So if I interpret you correctly, you argue that Klingons themselves label some compounds as lexicalized as some as not, on a basis unknown to us. Then Okrand depicts this fictional lexicalization with the spaces.
I'm not going to repeat myself on the difference between native
grammar and convention. You're not understanding the distinction.
Outside the fiction of Klingon, I argue that all canon compounds (spaces or no spaces) in TKD, KGT and other dictionary listings are lexicalized, unless explicitly stated by Okrand that they are not. Spaces are not useful in this regard.

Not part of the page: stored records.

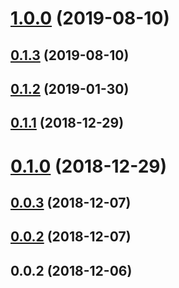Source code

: # [1.0.0](https://github.com/kuaizi-co/vue-cli-plugin-register-component/compare/v0.1.2...v1.0.0) (2019-08-10)



## [0.1.3](https://github.com/kuaizi-co/vue-cli-plugin-register-component/compare/v0.1.2...v0.1.3) (2019-08-10)



## [0.1.2](https://github.com/kuaizi-co/vue-cli-plugin-register-component/compare/v0.1.1...v0.1.2) (2019-01-30)



## [0.1.1](https://github.com/kuaizi-co/vue-cli-plugin-register-component/compare/v0.1.0...v0.1.1) (2018-12-29)



# [0.1.0](https://github.com/kuaizi-co/vue-cli-plugin-register-component/compare/v0.0.3...v0.1.0) (2018-12-29)



## [0.0.3](https://github.com/kuaizi-co/vue-cli-plugin-register-component/compare/v0.0.2...v0.0.3) (2018-12-07)



## [0.0.2](https://github.com/kuaizi-co/vue-cli-plugin-register-component/compare/v0.0.1...v0.0.2) (2018-12-07)



## 0.0.2 (2018-12-06)



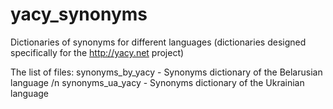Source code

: # yacy_synonyms
Dictionaries of synonyms for different languages
(dictionaries designed specifically for the http://yacy.net project)

The list of files:
synonyms_by_yacy - Synonyms dictionary of the Belarusian language /n
synonyms_ua_yacy - Synonyms dictionary  of the Ukrainian language
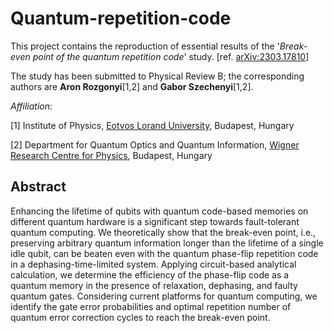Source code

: # Quantum-repetition-code

This project contains the reproduction of essential results of the '*Break-even point of the quantum repetition code*' study. [ref. [	arXiv:2303.17810](https://doi.org/10.48550/arXiv.2303.17810
)]

The study has been submitted to Physical Review B; the corresponding authors are **Aron Rozgonyi**[1,2] and **Gabor Szechenyi**[1,2]. 

*Affiliation*:

[1] Institute of Physics, [Eotvos Lorand University](https://www.elte.hu/en/), Budapest, Hungary

[2] Department for Quantum Optics and Quantum Information, [Wigner Research Centre for Physics](https://wigner.hu/en/news), Budapest, Hungary

## Abstract

Enhancing the lifetime of qubits with quantum code-based memories on different quantum hardware is a significant step towards fault-tolerant quantum 
computing. We theoretically show that the break-even point, i.e., preserving arbitrary quantum information  longer than the lifetime of a single idle 
qubit, can be beaten even with the quantum phase-flip repetition code in a dephasing-time-limited system. Applying circuit-based analytical calculation, we 
determine the efficiency of the phase-flip code as a quantum memory in the presence of relaxation, dephasing, and faulty quantum gates. Considering current 
platforms for quantum computing, we identify the gate error probabilities and optimal repetition number of quantum error correction cycles to reach the 
break-even point.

You and I use Klingon entirely outside of the fiction of Klingon,
but we pretend that we have a bridge to the inside, and we get all
our information about Klingon from across that bridge and only
from across that bridge. If we didn't, then there would be no
reason at all to care about what Okrand says about Klingon, and we
could all just make up whatever words and rules we liked. But
we're NOT inside that fiction ourselves. We can't go to Kronos and
meet Klingons; we can't make a subspace call to a Klingon planet;
we can't even hope to be invaded by Klingons in the future. We
have only that little fiction between studying an "alien" language
and arguing about a semi-joke language that some linguist threw
together as a novelty.
Even as things are, there are no Klingon Police that will come
and arrest you if you decide you want to shove nouns together. Go
right ahead. It would be an interesting test to see if others
would tolerate it.
I'm not promoting any particular alternative punctuation. I'm just saying that the current usage is not consistent and that there are possible ways to write consistently:
If you're expecting to find consistency in Klingon, you're going to be sorely disappointed. Much of the fun is in recognizing that we don't know and can't predict the answer and trying to figure it out.
You're saying that the current usage is not consistent. I completely agree. There are examples of compound nouns I wouldn't expect to be compounded, and examples of noun-nouns that I could easily imagine being compounded.
You're saying there are possible ways to write consistently. Again, I agree. We could make up our own rules to cover all situations. And we do have our own rules: we have developed a convention whereby we do not invent our own compounds, and any genitive nouns get a space before their head nouns; only Okrand can invent compounds. It's not always consistent with what Okrand has done, but as you AND Okrand both admit, Okrand himself hasn't been consistent.